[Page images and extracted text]
=== Begin Enclosure ===
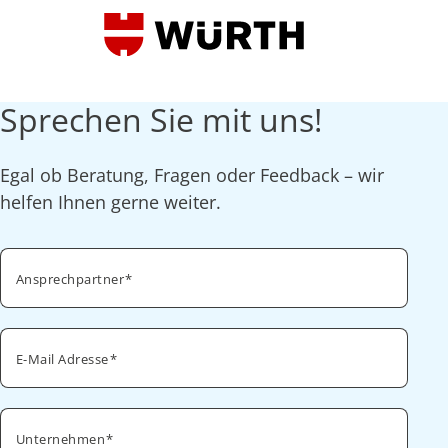
Sprechen Sie mit uns!
Egal ob Beratung, Fragen oder Feedback – wir
helfen Ihnen gerne weiter.
Ansprechpartner
E-Mail Adresse
Unternehmen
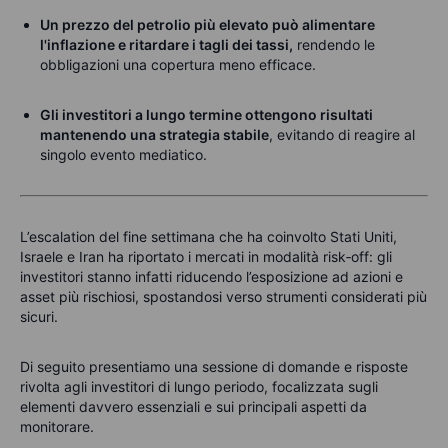
Un prezzo del petrolio più elevato può alimentare
l'inflazione e ritardare i tagli dei tassi,
rendendo le
obbligazioni una copertura meno efficace.
Gli investitori a lungo termine ottengono risultati
mantenendo una strategia stabile
, evitando di reagire al
singolo evento mediatico.
L’escalation del fine settimana che ha coinvolto Stati Uniti,
Israele e Iran ha riportato i mercati in modalità risk‑off: gli
investitori stanno infatti riducendo l’esposizione ad azioni e
asset più rischiosi, spostandosi verso strumenti considerati più
sicuri.
Di seguito presentiamo una sessione di domande e risposte
rivolta agli investitori di lungo periodo, focalizzata sugli
elementi davvero essenziali e sui principali aspetti da
monitorare.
=== End Enclosure ===
> _WHAT IS REQUIRED_
In the answer, give only the lines from the one containing "E-Mail Adresse" through the end of the records above, each reproduced exactly. Include no pictures.

> _SOLUTION TO THE PROBLEM_
E-Mail Adresse
Unternehmen
Un prezzo del petrolio più elevato può alimentare
l'inflazione e ritardare i tagli dei tassi,
rendendo le
obbligazioni una copertura meno efficace.
Gli investitori a lungo termine ottengono risultati
mantenendo una strategia stabile
, evitando di reagire al
singolo evento mediatico.
L’escalation del fine settimana che ha coinvolto Stati Uniti,
Israele e Iran ha riportato i mercati in modalità risk‑off: gli
investitori stanno infatti riducendo l’esposizione ad azioni e
asset più rischiosi, spostandosi verso strumenti considerati più
sicuri.
Di seguito presentiamo una sessione di domande e risposte
rivolta agli investitori di lungo periodo, focalizzata sugli
elementi davvero essenziali e sui principali aspetti da
monitorare.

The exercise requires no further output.